A model for single land of traffic is given below:

p.dv/dx + v. dp/dx + dp/dt = 0

Where v = kx/p

Show that with the expression for p, the PDE becomes:

dp/dt = -k



Here is my attempt

v = kx/p

dv/dx = k/p

Sub into pde:

p (k/p) + (kx/p) .dp/dx + dp/dt = 0

k + (kx/p). dp/dx + dp/dt = 0

This is how far I can get, any help would be great.

 

[Mark44]

A model for single land of traffic is given below:

p.dv/dx + v. dp/dx + dp/dt = 0

Where v = kx/p

Show that with the expression for p, the PDE becomes:

dp/dt = -k



Here is my attempt

v = kx/p

dv/dx = k/p

Sub into pde:

p (k/p) + (kx/p) .dp/dx + dp/dt = 0

k + (kx/p). dp/dx + dp/dt = 0

This is how far I can get, any help would be great.

The equation v = kx/p gives v as a function of x and p. If x and p are independent of each other, then x is not a function of p, and p is not a function of x.

If we make the assumption that p and x are independent, then
$$\frac{\partial p}{\partial x} = 0$$

so your last equation reduces to
$$k + \frac{\partial p}{\partial t} = 0$$

or
$$\frac{\partial p}{\partial t} = -k$$

 

[andrey21]

Thank you Mark 44, as a follow up I am asked to establish the characteristics and what happens to traffic density along a characteristic?

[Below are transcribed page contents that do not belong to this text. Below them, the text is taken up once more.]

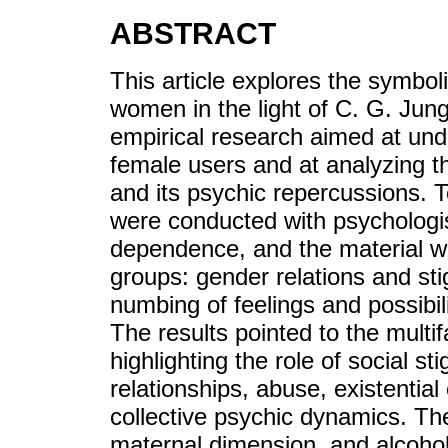
ABSTRACT
This article explores the symbo
women in the light of C. G. Jung
empirical research aimed at und
female users and at analyzing t
and its psychic repercussions. T
were conducted with psychologist
dependence, and the material w
groups: gender relations and st
numbing of feelings and possibili
The results pointed to the multi
highlighting the role of social 
relationships, abuse, existentia
collective psychic dynamics. Th
maternal dimension, and alcohol 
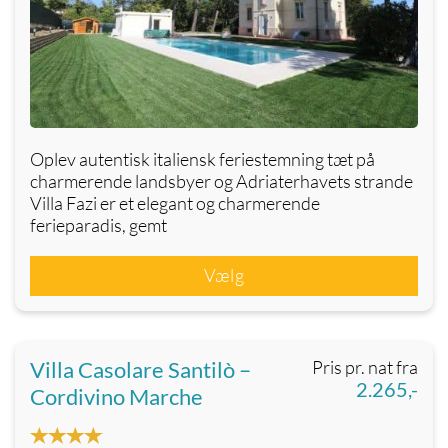
Oplev autentisk italiensk feriestemning tæt på
charmerende landsbyer og Adriaterhavets strande
Villa Fazi er et elegant og charmerende
ferieparadis, gemt
Vælg
Villa Casolare Santilò –
Pris pr. nat fra
2.265,-
Cordivino Marche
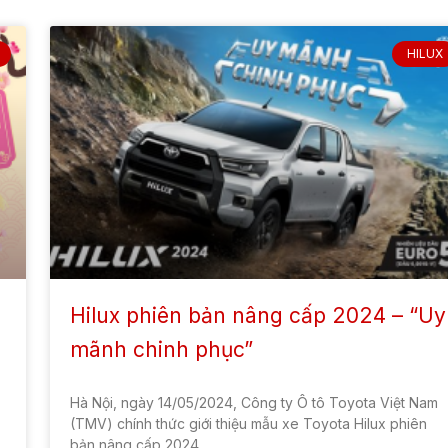
HILUX
i
Hilux phiên bản nâng cấp 2024 – “Uy
mãnh chinh phục”
Hà Nội, ngày 14/05/2024, Công ty Ô tô Toyota Việt Nam
(TMV) chính thức giới thiệu mẫu xe Toyota Hilux phiên
bản nâng cấp 2024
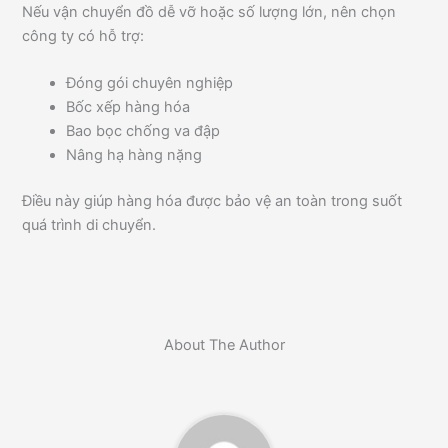
Nếu vận chuyển đồ dễ vỡ hoặc số lượng lớn, nên chọn
công ty có hỗ trợ:
Đóng gói chuyên nghiệp
Bốc xếp hàng hóa
Bao bọc chống va đập
Nâng hạ hàng nặng
Điều này giúp hàng hóa được bảo vệ an toàn trong suốt
quá trình di chuyển.
About The Author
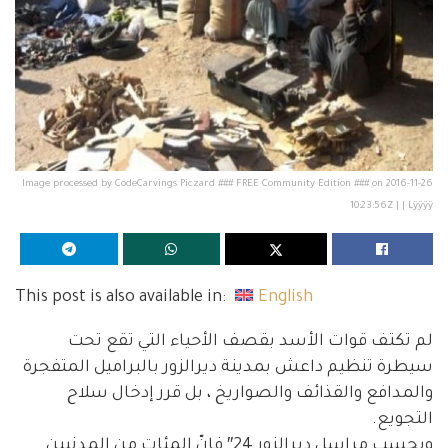
Image processed by CodeCarvings Piczard ### FREE Community Edition ### on 2016-11-26
10:23:56Z | | Lÿÿÿÿ
This post is also available in:
English
لم تكتف قوات الأسد بقصف الأحياء التي تقع تحت
سيطرة تنظيم داعش بمدينة ديرالزور بالبراميل المتفجرة
والمدافع والقذائف والصواريخ ، بل قرر إدخال سلاح
التجويع.
وبحسب مراسل ديرالزور 24″ فإنّ المئات من المدنيين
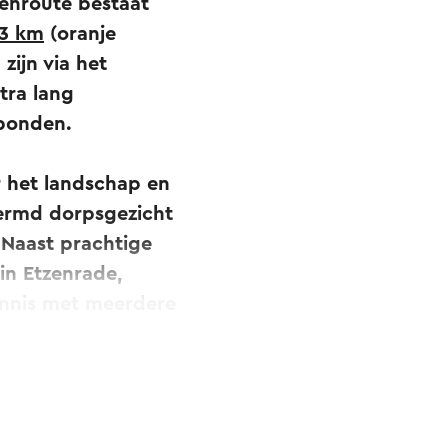
lenroute bestaat
23 km
(oranje
zijn via het
tra lang
rbonden.
r het landschap en
hermd dorpsgezicht
 Naast prachtige
uin Etzenrade,
nnis met meerdere
ok de Zuid-lus en
 behulp van de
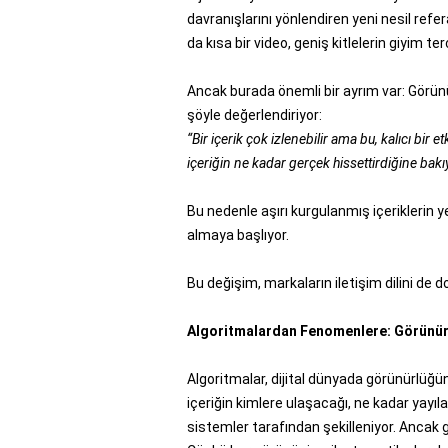
davranışlarını yönlendiren yeni nesil refe
da kısa bir video, geniş kitlelerin giyim ter
Ancak burada önemli bir ayrım var: Görünü
şöyle değerlendiriyor:
“Bir içerik çok izlenebilir ama bu, kalıcı bir 
içeriğin ne kadar gerçek hissettirdiğine bakı
Bu nedenle aşırı kurgulanmış içeriklerin 
almaya başlıyor.
Bu değişim, markaların iletişim dilini de d
Algoritmalardan Fenomenlere: Görünür
Algoritmalar, dijital dünyada görünürlüğün
içeriğin kimlere ulaşacağı, ne kadar yayı
sistemler tarafından şekilleniyor. Ancak g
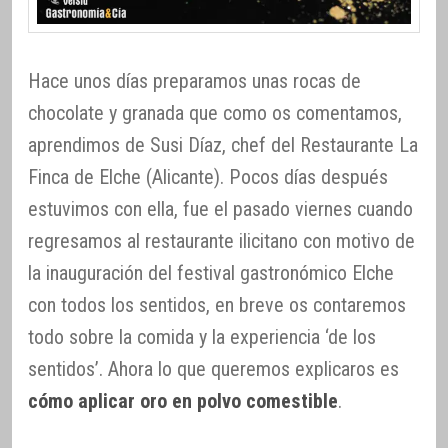
Hace unos días preparamos unas rocas de
chocolate y granada que como os comentamos,
aprendimos de Susi Díaz, chef del Restaurante La
Finca de Elche (Alicante). Pocos días después
estuvimos con ella, fue el pasado viernes cuando
regresamos al restaurante ilicitano con motivo de
la inauguración del festival gastronómico Elche
con todos los sentidos, en breve os contaremos
todo sobre la comida y la experiencia ‘de los
sentidos’. Ahora lo que queremos explicaros es
cómo aplicar oro en polvo comestible
.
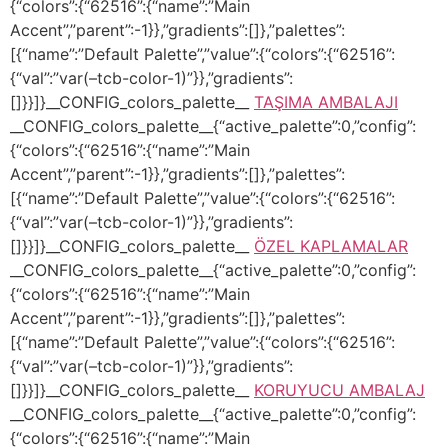
{“colors”:{“62516”:{“name”:”Main
Accent”,”parent”:-1}},”gradients”:[]},”palettes”:
[{“name”:”Default Palette”,”value”:{“colors”:{“62516”:
{“val”:”var(–tcb-color-1)”}},”gradients”:
[]}}]}__CONFIG_colors_palette__
TAŞIMA AMBALAJI
__CONFIG_colors_palette__{“active_palette”:0,”config”:
{“colors”:{“62516”:{“name”:”Main
Accent”,”parent”:-1}},”gradients”:[]},”palettes”:
[{“name”:”Default Palette”,”value”:{“colors”:{“62516”:
{“val”:”var(–tcb-color-1)”}},”gradients”:
[]}}]}__CONFIG_colors_palette__
ÖZEL KAPLAMALAR
__CONFIG_colors_palette__{“active_palette”:0,”config”:
{“colors”:{“62516”:{“name”:”Main
Accent”,”parent”:-1}},”gradients”:[]},”palettes”:
[{“name”:”Default Palette”,”value”:{“colors”:{“62516”:
{“val”:”var(–tcb-color-1)”}},”gradients”:
[]}}]}__CONFIG_colors_palette__
KORUYUCU AMBALAJ
__CONFIG_colors_palette__{“active_palette”:0,”config”:
{“colors”:{“62516”:{“name”:”Main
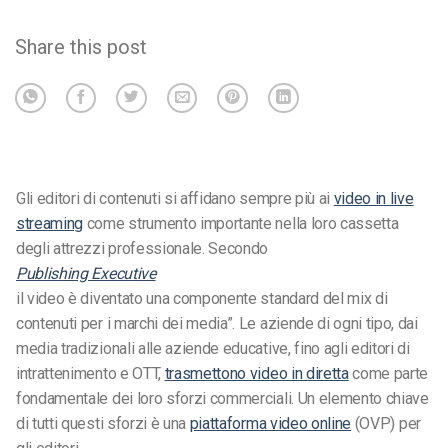
Share this post
Gli editori di contenuti si affidano sempre più ai
video in live
streaming
come strumento importante nella loro cassetta
degli attrezzi professionale. Secondo
Publishing Executive
il video è diventato una componente standard del mix di
contenuti per i marchi dei media”. Le aziende di ogni tipo, dai
media tradizionali alle aziende educative, fino agli editori di
intrattenimento e OTT,
trasmettono video in diretta
come parte
fondamentale dei loro sforzi commerciali. Un elemento chiave
di tutti questi sforzi è una
piattaforma video online
(OVP) per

I'm assuming I have to use the following:

dx/a = dt/b = du/c

Am I on the right track?

 

[Mark44]

Thank you Mark 44, as a follow up I am asked to establish the characteristics and what happens to traffic density along a characteristic?

I'm assuming I have to use the following:

dx/a = dt/b = du/c

Am I on the right track?

I don't know. How are u, a, b, and c related to the original problem? Also, refresh my memory as to what a characteristic is.

 

[andrey21]

Well given that I have established:

dp/dt = -k

the original pde can be written as:

K + 0 - k = 0

Therefore:

a = k b = 0 c = -k

 

[Mark44]

Well given that I have established:

dp/dt = -k

the original pde can be written as:

K + 0 - k = 0

Therefore:

a = k b = 0 c = -k

Your derivatives are throwing me off.

What we found was $$\frac{\partial p}{\partial t} = -k$$
Click the equation to see how I wrote it in LaTeX.

It looks to me like this:
K + 0 - k = 0

should be this:
k + 0 - k = 0

I still have no idea how a, b, and c (and u) tie into things.